Dr Lidia has been working in Bahrain for two years as a new equine clinic, currently under construction, starts to take shape to improve veterinary facilities on the island.
“Equine veterinary medicine is my life,” she said. “I do what I love. When you are saving the life of a horse it’s an amazing feeling, especially during a critical time in intensive care. At the end you are exhausted but so happy.”
She is quietly optimistic about Twister, although there is a long way to go. “Sometimes when horses suffer a big burned area, the healed scars can affect their movement. Plus, with open wounds, there is always the chance of severe systemic infection (sepsis) which can happen at any time.
“I think in the best case scenario he can become a pleasure horse or a companion to another horse in the paddock. Will he ever compete again at such a high standard? I don’t think so.

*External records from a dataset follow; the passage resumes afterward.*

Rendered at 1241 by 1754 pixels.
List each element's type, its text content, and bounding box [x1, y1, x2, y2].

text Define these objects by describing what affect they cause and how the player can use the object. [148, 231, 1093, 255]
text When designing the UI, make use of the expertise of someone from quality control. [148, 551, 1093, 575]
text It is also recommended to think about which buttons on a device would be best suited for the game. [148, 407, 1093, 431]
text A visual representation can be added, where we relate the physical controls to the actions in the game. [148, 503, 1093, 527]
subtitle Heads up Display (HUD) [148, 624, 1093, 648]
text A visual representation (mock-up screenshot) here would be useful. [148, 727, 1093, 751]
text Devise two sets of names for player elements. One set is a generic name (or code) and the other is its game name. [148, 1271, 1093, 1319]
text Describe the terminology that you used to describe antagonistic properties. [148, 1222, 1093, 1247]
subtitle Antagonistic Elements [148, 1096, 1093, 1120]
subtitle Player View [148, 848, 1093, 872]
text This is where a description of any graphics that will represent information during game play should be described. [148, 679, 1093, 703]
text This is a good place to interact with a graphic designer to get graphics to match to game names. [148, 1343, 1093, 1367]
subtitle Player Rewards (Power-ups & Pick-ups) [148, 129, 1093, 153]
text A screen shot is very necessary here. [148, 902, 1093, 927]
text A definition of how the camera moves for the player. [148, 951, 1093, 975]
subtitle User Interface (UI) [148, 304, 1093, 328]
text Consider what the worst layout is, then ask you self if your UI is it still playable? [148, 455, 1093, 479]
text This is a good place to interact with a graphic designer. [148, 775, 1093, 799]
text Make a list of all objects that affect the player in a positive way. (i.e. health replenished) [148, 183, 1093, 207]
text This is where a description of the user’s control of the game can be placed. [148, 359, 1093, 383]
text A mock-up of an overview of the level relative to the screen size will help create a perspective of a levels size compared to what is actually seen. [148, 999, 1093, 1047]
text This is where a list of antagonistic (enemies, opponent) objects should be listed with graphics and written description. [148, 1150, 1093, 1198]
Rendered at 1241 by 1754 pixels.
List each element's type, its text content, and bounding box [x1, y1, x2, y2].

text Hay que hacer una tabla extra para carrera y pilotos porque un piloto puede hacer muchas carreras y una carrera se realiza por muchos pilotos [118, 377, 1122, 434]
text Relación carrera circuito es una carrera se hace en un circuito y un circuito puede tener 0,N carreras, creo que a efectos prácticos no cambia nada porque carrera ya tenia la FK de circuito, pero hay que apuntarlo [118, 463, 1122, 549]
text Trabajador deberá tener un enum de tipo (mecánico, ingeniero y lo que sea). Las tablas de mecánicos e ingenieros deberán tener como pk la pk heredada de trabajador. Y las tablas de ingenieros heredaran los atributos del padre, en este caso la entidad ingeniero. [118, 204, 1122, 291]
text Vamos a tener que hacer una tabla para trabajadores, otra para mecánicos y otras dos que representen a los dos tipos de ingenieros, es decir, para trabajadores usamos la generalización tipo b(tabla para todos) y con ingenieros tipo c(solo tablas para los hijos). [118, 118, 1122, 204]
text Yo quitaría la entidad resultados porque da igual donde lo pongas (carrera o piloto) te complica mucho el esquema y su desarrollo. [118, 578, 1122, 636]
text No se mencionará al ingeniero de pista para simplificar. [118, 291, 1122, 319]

Firstly, you have to consider his age and, secondly, if his hair does not grow up again, tack will harm his naked skin.
“But we’re talking about a horse, often the scenario with them goes vice versa to what we expect. So, time will show if he can do something more.”
Twister is a battler so no-one would rule out this wonder horse from riding high again. “When the power of the horse community and other animal lovers combine we can get a good outcome,” said Dr Lidia. “Times like this, I believe, make people more friendly and cohesive. Such situations, or even worse, can happen with any horse and what the owner and the horse really need is support - sometimes just spiritually, sometimes in a material way as well.
“There have been a lot of success stories, you hear about them all the time. Twister’s story is now up and running because of the enthusiasm and bravery of people such as Jerri.”
Twister is not the first horse Jerri has stepped in to save. She once rescued one being starved to death and he had to be placed on an IV drip for a week. “I didn’t think he would make it,” admitted Jerri. “Colombo was 21-years-old and if you looked at him today, you just wouldn’t believe it was the same horse! He looks amazing, has a wonderful life and he is still with me.”